I shrugged. “I don’t know.” And I really didn’t. I thought, Great. Now she’ll think we’re both just stupid. Then I thought, Who cares, if this is supposed to be smart?

Velvet

When the class was over, Strawberry and Alicia wanted to walk out with me. They never did that before, and it was because of Ginger. Her hair was white and shiny, and she was wearing pants that looked like leather and her diamond ring on one hand and her gold on the other, smiling and talking all sweet. Strawberry’s eyes could not stop staring at her; Alicia’s mouth was open. And Ginger seemed to like it. Who likes to be stared at? A stuck-up person who thinks they all that. But Ginger didn’t think she was all that. Did she?

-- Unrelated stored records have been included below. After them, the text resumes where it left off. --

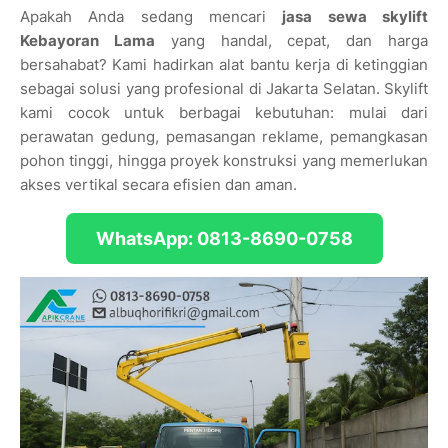
Apakah Anda sedang mencari
jasa sewa skylift
Kebayoran Lama
yang handal, cepat, dan harga
bersahabat? Kami hadirkan alat bantu kerja di ketinggian
sebagai solusi yang profesional di Jakarta Selatan. Skylift
kami cocok untuk berbagai kebutuhan: mulai dari
perawatan gedung, pemasangan reklame, pemangkasan
pohon tinggi, hingga proyek konstruksi yang memerlukan
akses vertikal secara efisien dan aman.
WhatsApp: 0813-8690-0758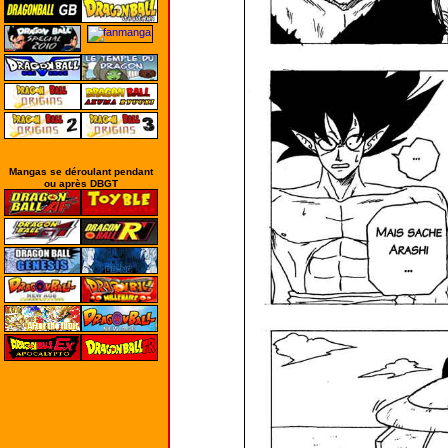
Mangas se déroulant pendant
ou après DBGT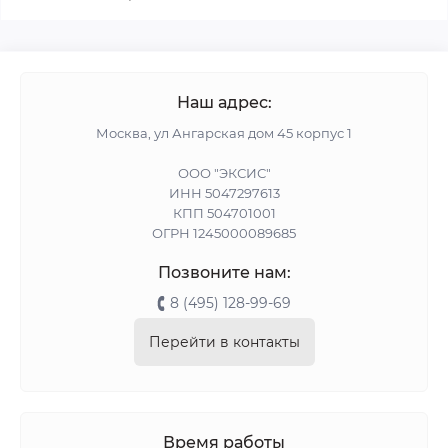
Наш адрес:
Москва, ул Ангарская дом 45 корпус 1
ООО "ЭКСИС"
ИНН 5047297613
КПП 504701001
ОГРН 1245000089685
Позвоните нам:
8 (495) 128-99-69
Перейти в контакты
Время работы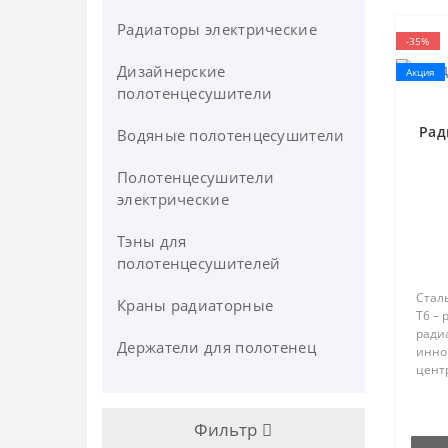
Радиаторы электрические
-35%
Дизайнерские
Акция
полотенцесушители
Рад
Водяные полотенцесушители
Полотенцесушители
электрические
Тэны для
полотенцесушителей
Сталь
Краны радиаторные
T6 –
ради
Держатели для полотенец
инно
цент
подк
энер
уста
Фильтр
отоп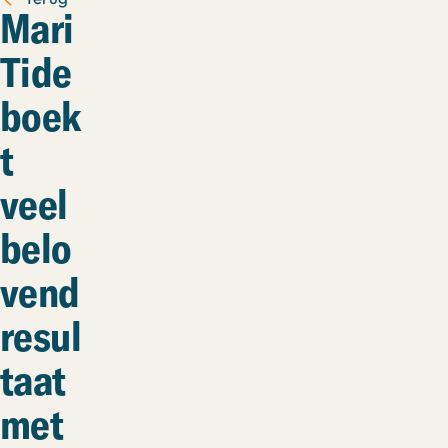
Mari
Tide
boek
t
veel
belo
vend
resul
taat
met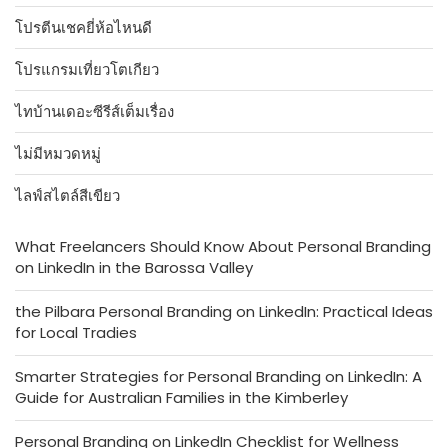
โปรตีนเชคยี่ห้อไหนดี
โปรแกรมเที่ยวโตเกียว
ไทบ้านเดอะซีรีส์เต็มเรื่อง
ไม่มีหมวดหมู่
ไลฟ์สไตล์สีเขียว
What Freelancers Should Know About Personal Branding
on LinkedIn in the Barossa Valley
the Pilbara Personal Branding on LinkedIn: Practical Ideas
for Local Tradies
Smarter Strategies for Personal Branding on LinkedIn: A
Guide for Australian Families in the Kimberley
Personal Branding on LinkedIn Checklist for Wellness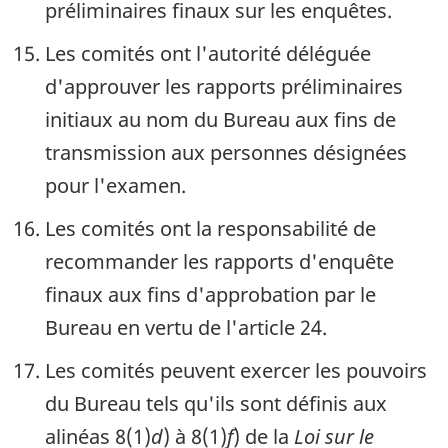
préliminaires finaux sur les enquêtes.
Les comités ont l'autorité déléguée
d'approuver les rapports préliminaires
initiaux au nom du Bureau aux fins de
transmission aux personnes désignées
pour l'examen.
Les comités ont la responsabilité de
recommander les rapports d'enquête
finaux aux fins d'approbation par le
Bureau en vertu de l'article 24.
Les comités peuvent exercer les pouvoirs
du Bureau tels qu'ils sont définis aux
alinéas 8(1)
d
) à 8(1)
f
) de la
Loi sur le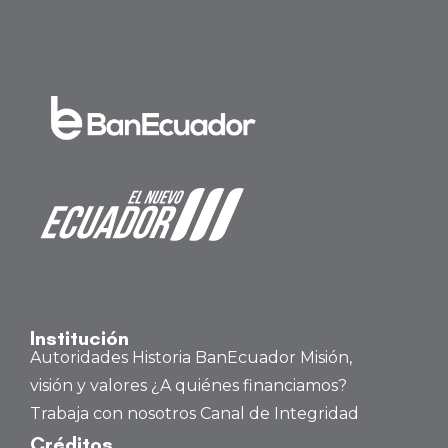
o
n
Institución
Autoridades
Historia BanEcuador
Misión,
visión y valores
¿A quiénes financiamos?
Trabaja con nosotros
Canal de Integridad
Créditos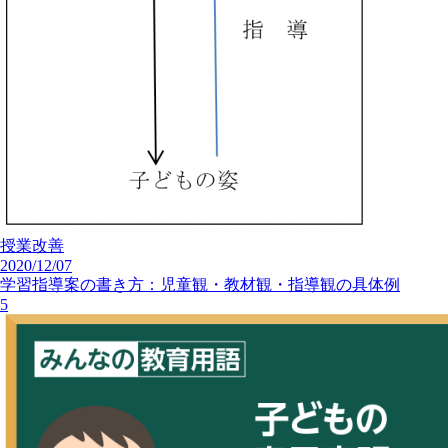
授業改善
2020/12/07
学習指導案の書き方：児童観・教材観・指導観の具体例
5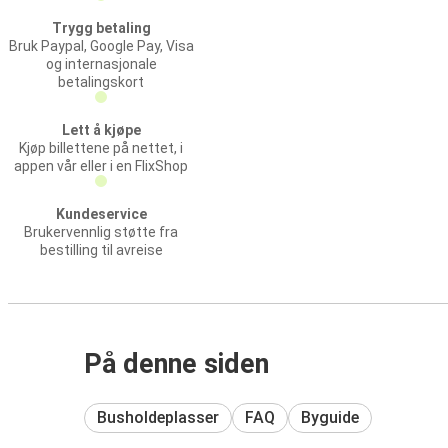
Trygg betaling
Bruk Paypal, Google Pay, Visa
og internasjonale
betalingskort
Lett å kjøpe
Kjøp billettene på nettet, i
appen vår eller i en FlixShop
Kundeservice
Brukervennlig støtte fra
bestilling til avreise
På denne siden
Busholdeplasser
FAQ
Byguide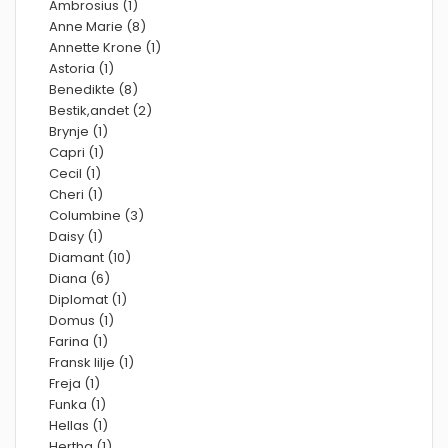
Ambrosius (1)
Anne Marie (8)
Annette Krone (1)
Astoria (1)
Benedikte (8)
Bestik,andet (2)
Brynje (1)
Capri (1)
Cecil (1)
Cheri (1)
Columbine (3)
Daisy (1)
Diamant (10)
Diana (6)
Diplomat (1)
Domus (1)
Farina (1)
Fransk lilje (1)
Freja (1)
Funka (1)
Hellas (1)
Hertha (1)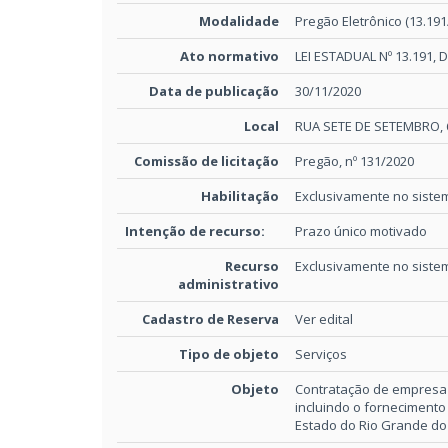
Modalidade
Pregão Eletrônico (13.191
Ato normativo
LEI ESTADUAL Nº 13.191, 
Data de publicação
30/11/2020
Local
RUA SETE DE SETEMBRO, 6
Comissão de licitação
Pregão, nº 131/2020
Habilitação
Exclusivamente no sistem
Intenção de recurso:
Prazo único motivado
Recurso
Exclusivamente no sistem
administrativo
Cadastro de Reserva
Ver edital
Tipo de objeto
Serviços
Objeto
Contratação de empresa 
incluindo o fornecimento
Estado do Rio Grande do 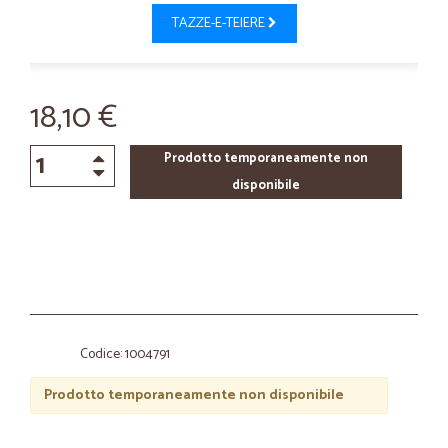
TAZZE-E-TEIERE
18,10 €
Prodotto temporaneamente non
disponibile
Codice: 1004791
Prodotto temporaneamente non disponibile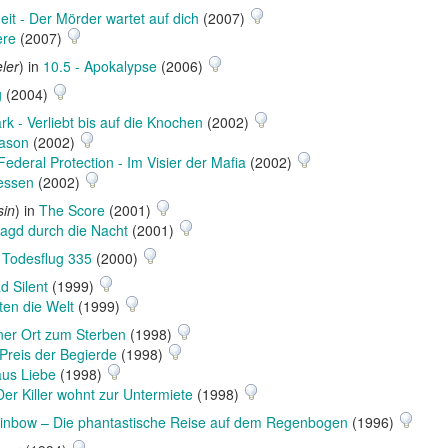
eit - Der Mörder wartet auf dich
(2007)
ere
(2007)
ler
) in
10.5 - Apokalypse
(2006)
g
(2004)
rk - Verliebt bis auf die Knochen
(2002)
ason
(2002)
Federal Protection - Im Visier der Mafia
(2002)
essen
(2002)
sin
) in
The Score
(2001)
jagd durch die Nacht
(2001)
 - Todesflug 335
(2000)
d Silent
(1999)
ten die Welt
(1999)
ner Ort zum Sterben
(1998)
Preis der Begierde
(1998)
aus Liebe
(1998)
Der Killer wohnt zur Untermiete
(1998)
inbow – Die phantastische Reise auf dem Regenbogen
(1996)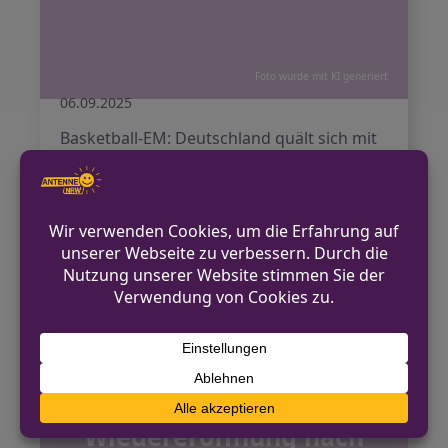
Foto wurde mit KI generiert
06.09.2025
Basketball-EM: Deutschland quält sich mit
85:58 gegen Portugal ins Viertelfinale –
schwache erste Halbzeit
Weiterlesen
Schloss Burg:
Wiedereröffnung nach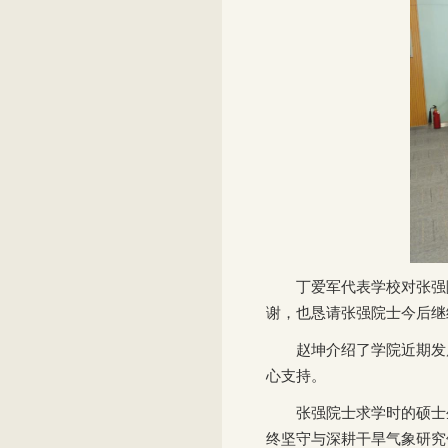
丁爱军代表学校对张强
谢，也恳请张强院士今后继
赵坤介绍了学院近期发
心支持。
张强院士求学时的硕士
终坚守与深耕干旱气象研究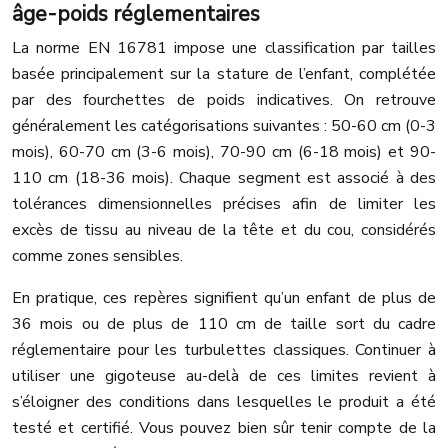
âge-poids réglementaires
La norme EN 16781 impose une classification par tailles
basée principalement sur la stature de l’enfant, complétée
par des fourchettes de poids indicatives. On retrouve
généralement les catégorisations suivantes : 50-60 cm (0-3
mois), 60-70 cm (3-6 mois), 70-90 cm (6-18 mois) et 90-
110 cm (18-36 mois). Chaque segment est associé à des
tolérances dimensionnelles précises afin de limiter les
excès de tissu au niveau de la tête et du cou, considérés
comme zones sensibles.
En pratique, ces repères signifient qu’un enfant de plus de
36 mois ou de plus de 110 cm de taille sort du cadre
réglementaire pour les turbulettes classiques. Continuer à
utiliser une gigoteuse au-delà de ces limites revient à
s’éloigner des conditions dans lesquelles le produit a été
testé et certifié. Vous pouvez bien sûr tenir compte de la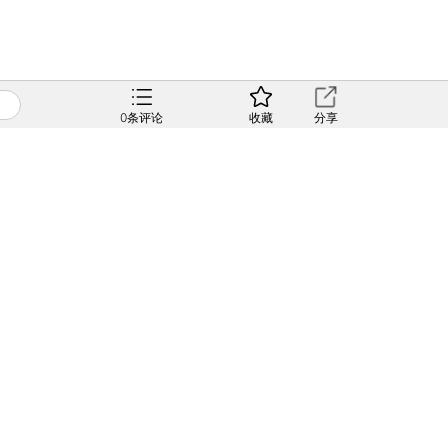
0
条评论
收藏
分享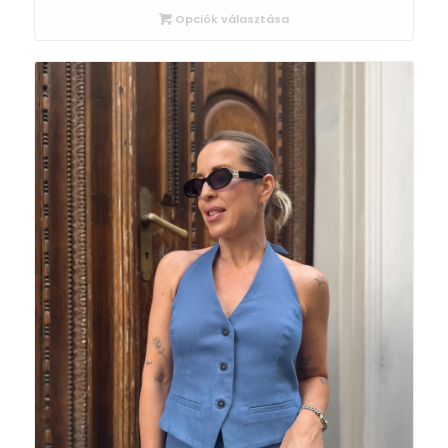
Opciók választása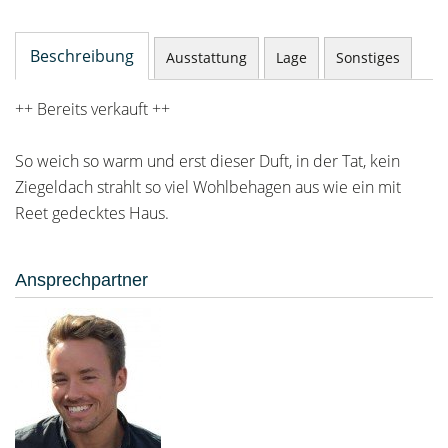
Beschreibung
Ausstattung
Lage
Sonstiges
++ Bereits verkauft ++
So weich so warm und erst dieser Duft, in der Tat, kein
Ziegeldach strahlt so viel Wohlbehagen aus wie ein mit
Reet gedecktes Haus.
Ansprechpartner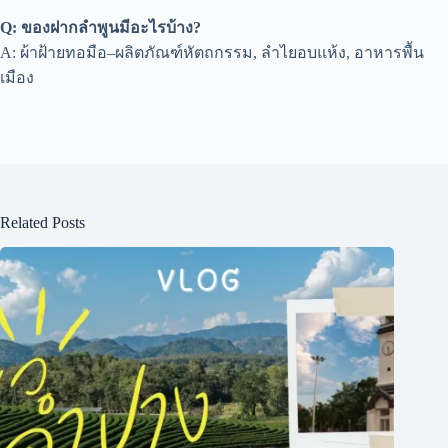
Q: ของฝากลำพูนมีอะไรบ้าง?
A: ผ้าฝ้ายทอมือ–ผลิตภัณฑ์หัตถกรรม, ลำไยอบแห้ง, อาหารพื้น
เมือง
Related Posts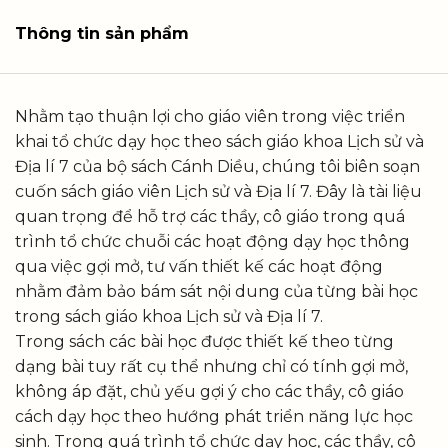
Thông tin sản phẩm
Nhằm tạo thuận lợi cho giáo viên trong việc triển
khai tổ chức dạy học theo sách giáo khoa Lịch sử và
Địa lí 7 của bộ sách Cánh Diều, chúng tôi biên soạn
cuốn sách giáo viên Lịch sử và Địa lí 7. Đây là tài liệu
quan trọng để hỗ trợ các thầy, cô giáo trong quá
trình tổ chức chuỗi các hoạt động dạy học thông
qua việc gợi mở, tư vấn thiết kế các hoạt động
nhằm đảm bảo bám sát nội dung của từng bài học
trong sách giáo khoa Lịch sử và Địa lí 7.
Trong sách các bài học được thiết kế theo từng
dạng bài tuy rất cụ thể nhưng chỉ có tính gợi mở,
không áp đặt, chủ yếu gợi ý cho các thầy, cô giáo
cách dạy học theo hướng phát triển năng lực học
sinh. Trong quá trình tổ chức dạy học, các thầy, cô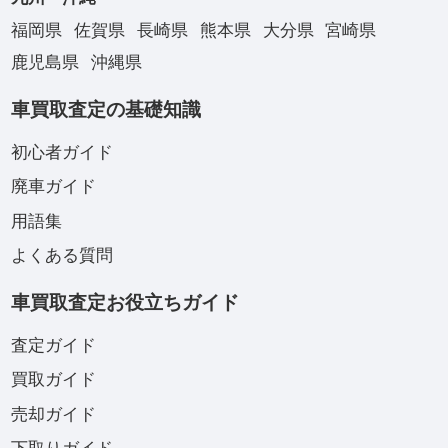
福岡県
佐賀県
長崎県
熊本県
大分県
宮崎県
鹿児島県
沖縄県
車買取査定の基礎知識
初心者ガイド
廃車ガイド
用語集
よくある質問
車買取査定お役立ちガイド
査定ガイド
買取ガイド
売却ガイド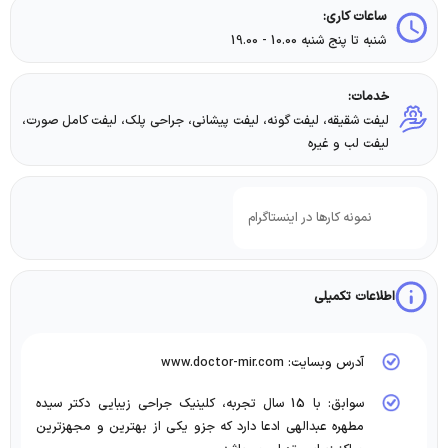
ساعات کاری:
شنبه تا پنج شنبه 10.00 - 19.00
خدمات:
لیفت شقیقه، لیفت گونه، لیفت پیشانی، جراحی پلک، لیفت کامل صورت،
لیفت لب و غیره
نمونه کارها در اینستاگرام
اطلاعات تکمیلی
آدرس وبسایت: www.doctor-mir.com
سوابق: با 15 سال تجربه، کلینیک جراحی زیبایى دکتر سیده
مطهره عبدالهی ادعا دارد که جزو یکى از بهترین و مجهزترین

“Is it true you make paintings?” asked Alicia. “Are you an artist?”

So Strawberry’d talked to her even though I asked her not to.

“Yes,” said Ginger. “I don’t make money at it, I just do it because I love it.”

“Does that mean you’re rich?” asked Strawberry.

“No,” said Ginger. “Just that so far I haven’t made money. I would if I could.” And then she stopped in the hall in front of a picture of everybody in the class. “Oh, adorable!” she said.